Pugnaba por adentrarse en mí. No de otra manera entendía la agonía de su incesante seguimiento. Ese arrastrar los zapatos siempre en el límite del desespero.
Me descubrió una noche. Caminaba presurosa hacia el lugar de habitación alerta ante un posible salteador. Súbitamente escuché, muy cerca, que alguien avanzaba raudo. Volteé a mirar pero una calle vacía de posibles transeúntes o perros callejeros se extendía a mis espaldas. Apuré el paso inculpando a la agotadora jornada vivida durante el día. Y las pisadas sonaron nuevamente.
Los días subsiguientes advertí que alguien rozaba suavemente mis piernas con sus manos o que la hoja en que escribía se quebraba incomprensiblemente en los bordes. Incluso la falda se encogía dejando al descubierto las piernas a la altura de los muslos.
Empecé a interpretar que todo aquello se hallaba ligado a una presencia interesada en darme a conocer una inquietud, un deseo. Procuré entonces comunicarme a través de un breve pensamiento, una lacónica nota, de lanzar al aire un corto y claro mensaje.
A menudo el acoso incidía negativamente en mi estado de ánimo. ¿Cómo escapar de él cuando cambiaba de ropa o pasaba a la ducha? En la oscuridad se movía con dificultad como si la ausencia de la luz hiciera lerdos sus desplazamientos. Para facilitar su acceso dejaba una lámpara encendida y en noches de luna llena descorría la cortina para que su resplandor se posara sobre la cama.
No conocía si era portador de otros sentimientos, virtudes o defectos, la única valoración constatable tenía que ver con su afán de permanecer a mi lado.
Se convertía en una obsesión alcanzar algún tipo de comunicación. Frecuenté iglesias intuyendo que en ellas sintonizaría su existencia. Caminaba los fines de semana por campestres caminos. O me introducía en el lecho dejando navegar en el aire una fuga, un minueto, una sonata, un aria o una sinfonía buscando el terreno que permitiera la materialización de su mensaje.
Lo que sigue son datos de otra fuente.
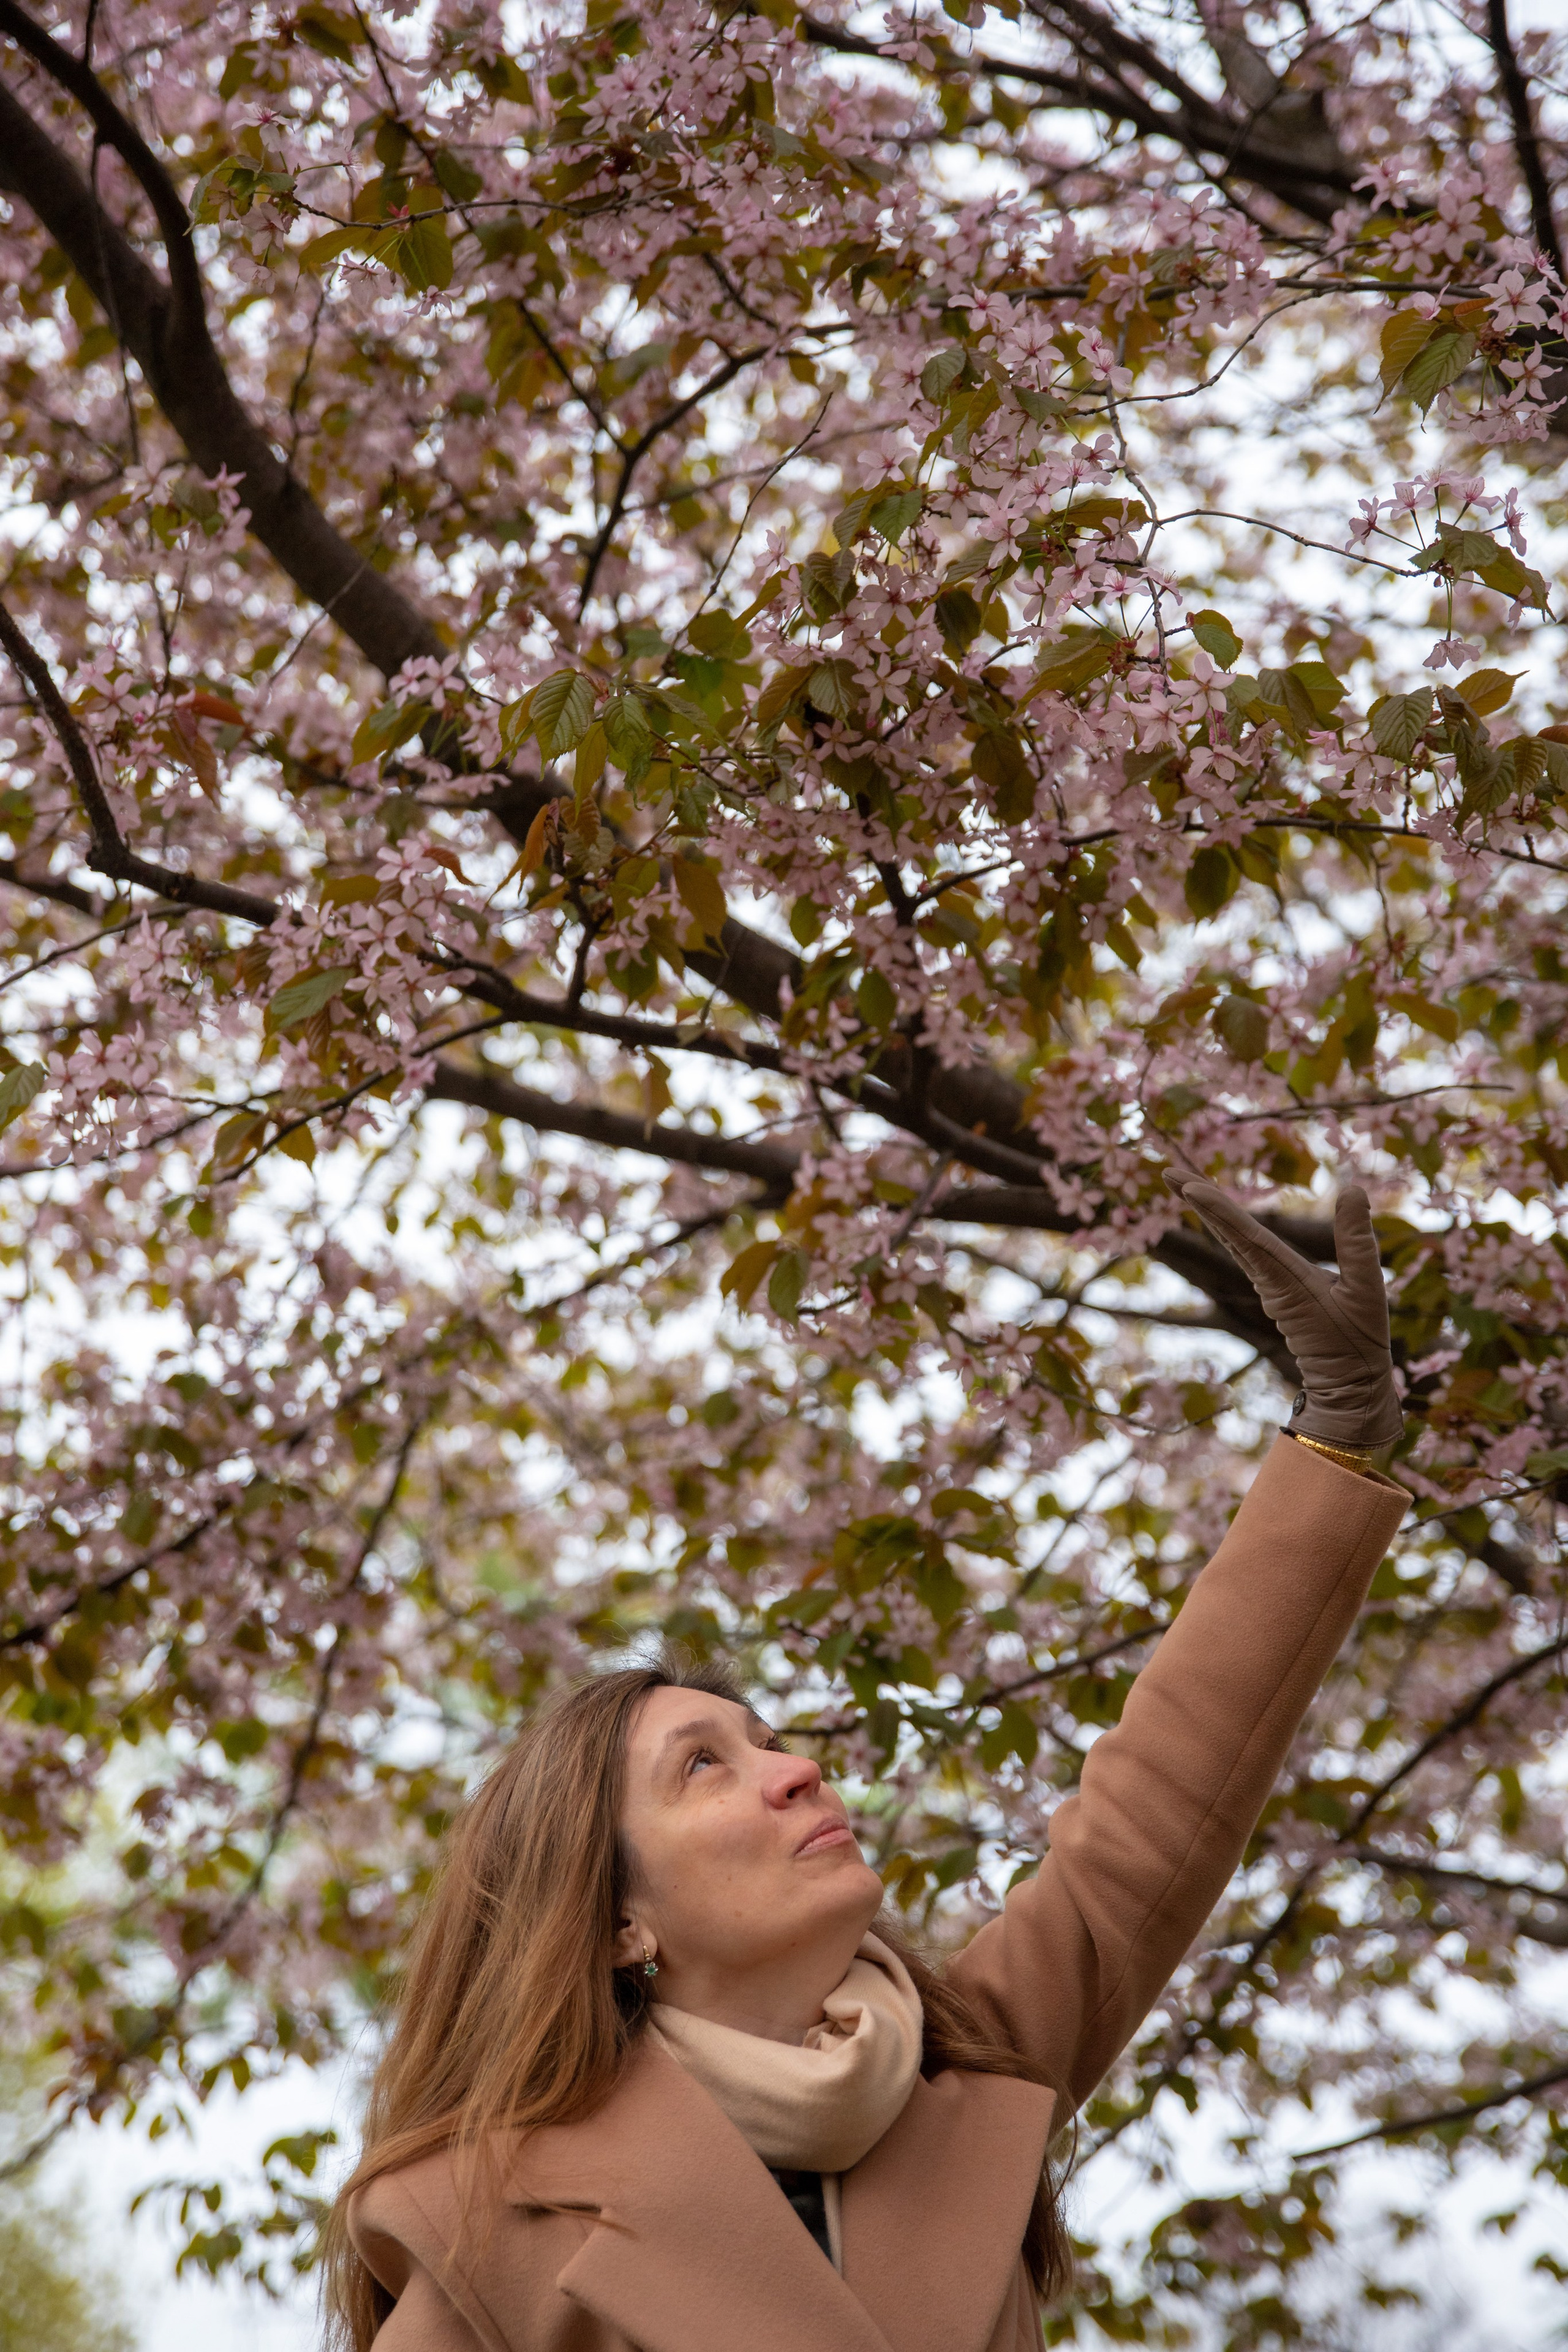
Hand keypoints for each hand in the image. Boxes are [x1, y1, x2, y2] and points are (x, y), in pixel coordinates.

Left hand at [1165, 1175, 1402, 1450]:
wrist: (1348, 1385)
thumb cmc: (1360, 1341)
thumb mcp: (1368, 1291)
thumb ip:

La ansiedad aumentaba. Además tenía dificultades para conciliar el sueño: sabía que aprovechaba la quietud de la noche para acercarse a mí. Algo empezó — de repente, a interponerse entre nosotros. Su respiración y el calor que despedía desaparecieron. Como un cristal inherente a su nueva condición.
Dormía una siesta en la oficina —transcurría el primer año— — cuando sentí que una tímida luz atravesaba una planicie, un paraje visto anteriormente o intuido durante la infancia. Nada dijo en palabras. Percibí sí que entre su entrecortada misiva — ausente de palabras o signos convencionales — una alegría infinita se traslucía. "Hace mucho tiempo camino en pos de usted. Busco su corazón".
En este instante la comunicación había cesado bruscamente. A continuación una inmensa explosión de pálidas luces cubría la planicie. Hondamente afligida volví en mí. Desde entonces no sé nada de él.